Re: ext4 v6.15-rc2 baseline

"Darrick J. Wong" <djwong@xxxxxxxxxx> · Mon, 21 Apr 2025 09:47:59 -0700

On Mon, Apr 21, 2025 at 11:29:52AM -0500, Theodore Ts'o wrote:
> On Mon, Apr 21, 2025 at 08:54:33AM -0700, Darrick J. Wong wrote:
> > 
> > I might be wading in deeper than I know, but it seems to me that
> > after a crash recovery it's not great to see 64k files with no blocks
> > allocated to them at all.
> 
> Well, what ext4 in no dioread_nolock mode will do is to allocate
> blocks marked as unitializationed, and then write the data blocks, and
> then change them to be marked as initialized.  So it's not that there
> are no blocks allocated at all; but that there are blocks allocated
> but attempts to read from the file will return all zeros.

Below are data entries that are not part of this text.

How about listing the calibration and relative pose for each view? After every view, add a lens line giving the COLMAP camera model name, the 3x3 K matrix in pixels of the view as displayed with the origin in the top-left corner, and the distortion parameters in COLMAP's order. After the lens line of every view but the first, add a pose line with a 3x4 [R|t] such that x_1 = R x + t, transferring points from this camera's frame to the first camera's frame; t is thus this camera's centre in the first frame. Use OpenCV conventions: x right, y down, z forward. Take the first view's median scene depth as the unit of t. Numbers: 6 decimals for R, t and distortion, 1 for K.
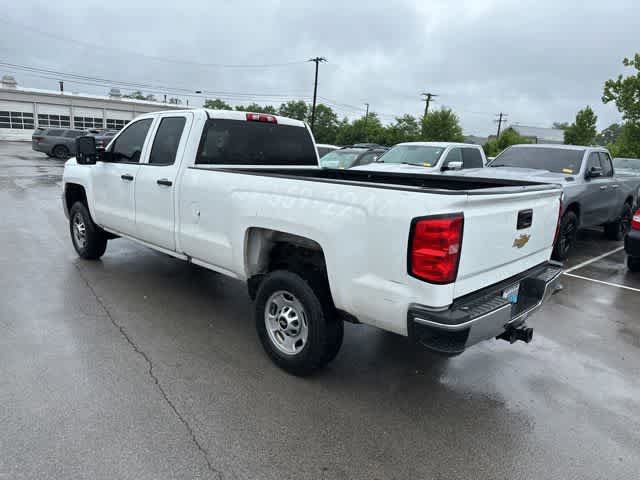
lens RADIAL K [[446.9, 0, 320.0], [0, 446.9, 240.0], [0, 0, 1]] dist [0.028147, -0.023080]
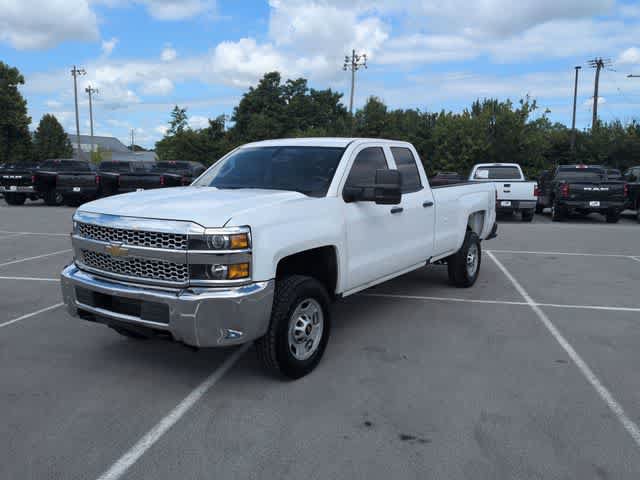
lens RADIAL K [[536.3, 0, 326.3], [0, 536.3, 238.3], [0, 0, 1]] dist [0.016122, -0.007393]
pose [[-0.165035, -0.174288, 0.970766, -1.693539], [0.189587, 0.960302, 0.204640, -0.382162], [-0.967895, 0.217817, -0.125440, 1.464591]]
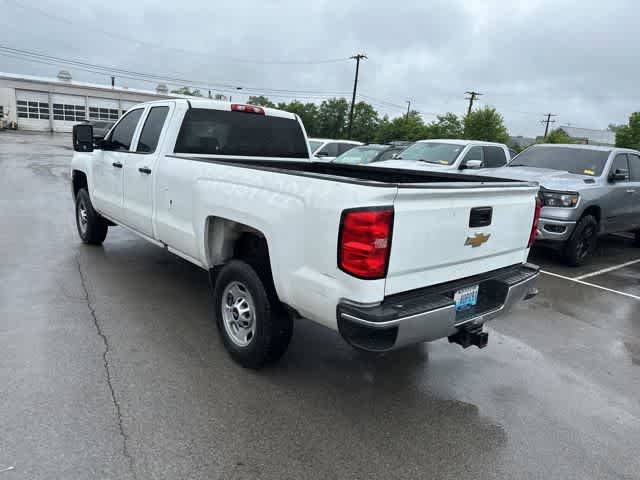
lens RADIAL K [[449.7, 0, 321.1], [0, 449.7, 230.3], [0, 0, 1]] dist [0.011525, -0.000549]
pose [[0.995759, 0.038019, -0.083773, 0.142069], [-0.039330, 0.999127, -0.014063, 0.006180], [0.083165, 0.017298, 0.996386, 0.018860]]
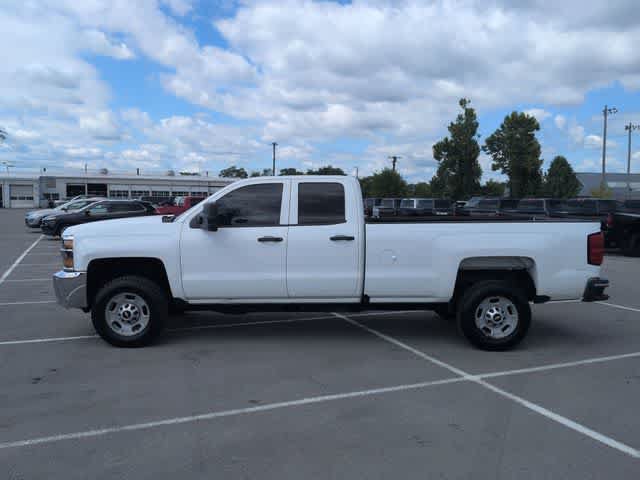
lens RADIAL K [[536.3, 0, 326.3], [0, 536.3, 238.3], [0, 0, 1]] dist [0.016122, -0.007393]
pose [[0.712188, -0.086421, 0.696649, -1.354091], [0.169672, 0.984161, -0.051369, -0.064657], [-0.681175, 0.154786, 0.715571, 0.039647]]
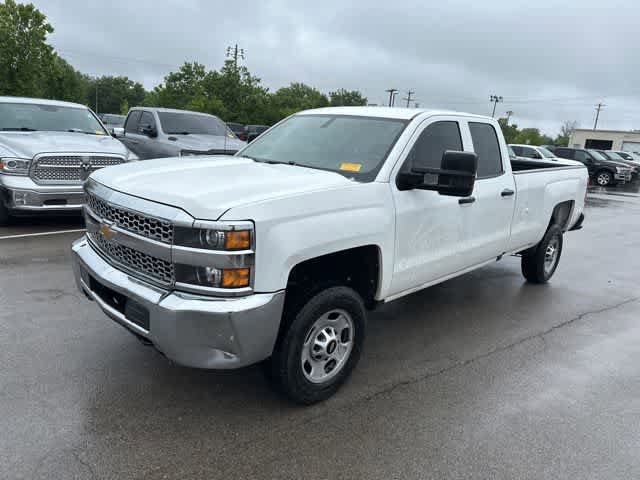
lens RADIAL K [[446.9, 0, 320.0], [0, 446.9, 240.0], [0, 0, 1]] dist [0.028147, -0.023080]
pose [[0.043807, -0.281947, 0.958429, -1.361127], [0.144464, 0.951055, 0.273175, -0.362180], [-0.988540, 0.126492, 0.082394, 1.353597]]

But that's not what I see -- on my system, I get files with i_size ==
65536, but no mappings at all:

--- /run/fstests/bin/tests/generic/044.out      2025-04-17 14:52:53.521658441 -0700
+++ /var/tmp/fstests/generic/044.out.bad        2025-04-21 08:46:15.328757541 -0700
@@ -1 +1,95 @@
 QA output created by 044
+corrupt file /opt/906 - non-zero size but no extents
+corrupt file /opt/907 - non-zero size but no extents

# mount /opt/
# ls /opt/906
-rw------- 1 root root 65536 Apr 21 08:45 /opt/906
# filefrag -v !$
filefrag -v /opt/906
Filesystem type is: ef53
File size of /opt/906 is 65536 (16 blocks of 4096 bytes)
/opt/906: 0 extents found

...unless ext4 is removing those unwritten blocks during recovery?

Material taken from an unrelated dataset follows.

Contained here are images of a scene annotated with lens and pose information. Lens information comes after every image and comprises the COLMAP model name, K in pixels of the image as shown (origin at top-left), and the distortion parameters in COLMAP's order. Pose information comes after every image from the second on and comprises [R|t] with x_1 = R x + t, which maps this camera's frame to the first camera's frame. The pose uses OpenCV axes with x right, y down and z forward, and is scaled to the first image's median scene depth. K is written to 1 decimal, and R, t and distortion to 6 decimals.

> This is non-ideal, but my main concern is a performance issue, not a
> correctness one.  We're modifying the metadata blocks twice, and while
> most of the time the two modifications happen within a single
> transaction (so the user won't actually see the zero blocks after the
> crash _most_ of the time), the extra journal handles means extra CPU
> and extra jbd2 spinlocks getting taken and released.
> 
> So it's on my todo list to fix, in my copious spare time.....
> 
> > (I don't care about the others whining about _exclude_fs-- if
> > you make the design decision that the current ext4 behavior is
> > good enough, then the test cannot ever be satisfied so let's
> > capture that in the test > itself, not in everyone's scattered
> > exclusion lists.)
> 
> Fair enough, I can try, and see if we get people attempting to NACK
> the changes this time around.  Support beating back the whiners would
> be appreciated.

Ok, I'll chime in whenever I see patches. :)

> I can also see if Luis's LBS changes might it easier to deal with the
> bigalloc test bugs.  It will mean exposing the concept of cluster
> allocation size (as distinct from block size) to the core xfstests
> infrastructure, and again, we can see if people try to NACK the
> changes.  This will require a bit more work, however as this is a big
> difference between XFS's LBS feature and ext4's bigalloc feature.

That shouldn't be a problem; _xfs_get_file_block_size has returned the
allocation unit size for XFS files for quite some time, despite being
badly named.

--D

> 
> 						- Ted